"I can talk on this subject with authority, because I used to be the most disorganised person!" admits Dr Marilyn Paul, author of a new book "Why am I so disorganised?". "From major examples of chaos, down to never putting things back when I'd finished with them, I had so many bad habits."
But if you want to achieve true work–life balance, you have to be in control of how you spend your time, and put in place new, better habits. "It's all about changing your mindset," she adds. "Just like dieting or giving up smoking, organising your life is not a set of tips, but a new approach, with new habits to learn and practise until they become second nature."
Clearing your desk and writing a "To Do" list is not enough, she says: in two days you've lost your list in the clutter, and you're no further forward. You need to start by understanding the depth of the problem, and building your motivation to change.
Ask yourself:
Just like athletes visualising breaking the winning tape, you must visualise the person you'd like to be. "Fix on ideal images of yourself at work – smart, calm, professional, with everything under control – and keep them firmly in mind," says Dr Paul.
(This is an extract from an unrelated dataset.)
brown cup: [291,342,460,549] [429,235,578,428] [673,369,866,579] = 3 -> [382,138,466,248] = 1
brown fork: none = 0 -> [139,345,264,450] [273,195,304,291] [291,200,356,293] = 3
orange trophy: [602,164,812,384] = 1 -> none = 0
Next, take an honest look at the true cost of your lack of organisation – quite apart from the horror of living in chaos. "Many people I have counselled in organisations over the years can say they have lost perhaps £10,000 or £20,000 by missing out on promotions, productivity bonuses, or pay rises.
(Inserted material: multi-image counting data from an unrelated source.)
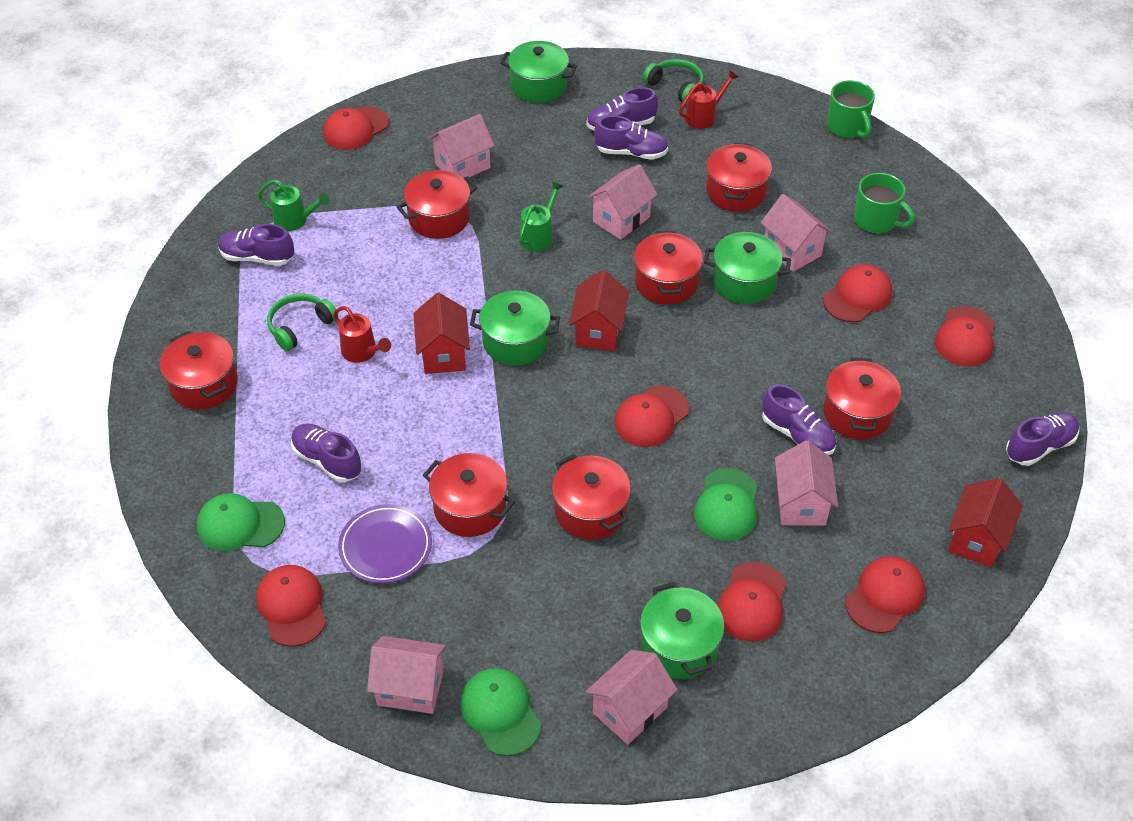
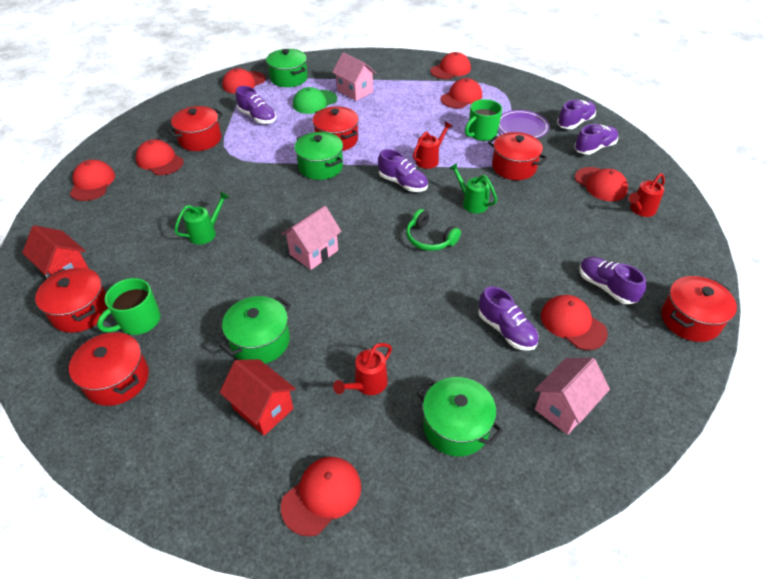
green cap: [197,493,285,551] [461,668,541,756] [694,468,758,541] = 3 -> [293,87,337,114] = 1
green headphones: [267,293,338,351] [643,59,704,104] = 2 -> [406,209,461,251] = 1
pink house: [367,636,446,714] [428,114,494,178] [586,650,678,745] [587,164,658,240] [760,194,832,272] [775,441,838,526] = 6 -> [281,206,342,270] [332,52,376,101] [535,358,610,435] = 3
red cap: [256,565,326,647] [323,106,389,150] [614,385,689,447] [717,562,786,642] [823,264,892,322] [845,556,925,633] [935,306,995,367] = 7 -> [70,160,115,201] [136,139,184,175] [222,68,266,94] [281,457,361,536] [430,52,471,79] [440,78,482,109] [541,295,608,350] [575,167,628,201] = 8
red house: [414,293,470,374] [569,270,629,351] [948,478,1023,568] = 3 -> [22,225,89,279] [219,359,296,436] = 2
red pot: [160,331,238,410] [397,170,478,239] [423,453,515,537] [552,454,631,540] [634,231,703,305] [706,142,772,212] [823,357,901,439] = 7 -> [35,268,108,333] [69,332,149,406] [167,106,223,151] [312,106,359,151] [488,132,548,180] [661,276,737,342] = 6
red watering can: [333,306,391,363] [679,70,738,129] = 2 -> [333,343,392,395] [413,121,453,169] [628,173,665,217] = 3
"Being unreliable, producing messy work, missing deadlines, skidding into meetings unprepared, and never being on time will ultimately mean that you can't make the career moves you'd like to," explains Dr Paul, a specialist in change management. "If you're a disaster area at work, you simply won't get promoted."
Dr Paul explains also that your work-mates secretly loathe your behaviour. "You make life harder for them too, as they have to pick up the pieces from your lateness and lack of preparation."
The final preparatory step on the road to an organised worklife, is the toughest. "Take responsibility for your part in the chaos! It's no good blaming your boss for giving you too much work, for example. You need to learn ways to say no, to get help, etc. It's up to you to change that situation."
So, armed with your visualisation, your motivation and your understanding of your own role in it, you can move forward. "Only then can you start re-organising your desk and your work methods," Dr Paul says. "Plenty of great techniques, strategies and products exist to help you sort yourself out, which I explain in my book, but you have to understand the benefits to you and those around you, and really want to make a change."
In her 25 years working with firms such as Motorola, Pfizer and the New York Times, Dr Paul has witnessed many people with excellent skills being hampered by disorganised behaviour. "I've seen a terrific social worker who constantly failed to get his case work in on time, so couldn't rise above Supervisor; a pharmaceutical executive who clung onto documents and had huge piles of papers covering the office floor; and a professor who couldn't keep on top of lecture notes, course work and marking student papers, and who lived in a constant agony of chaos."
Being disorganised, she maintains, is an expensive luxury. "Do you really want to be permanently stressed and overwhelmed, living a hectic and frenzied lifestyle?" she asks. "Believe me, there is an easier way!"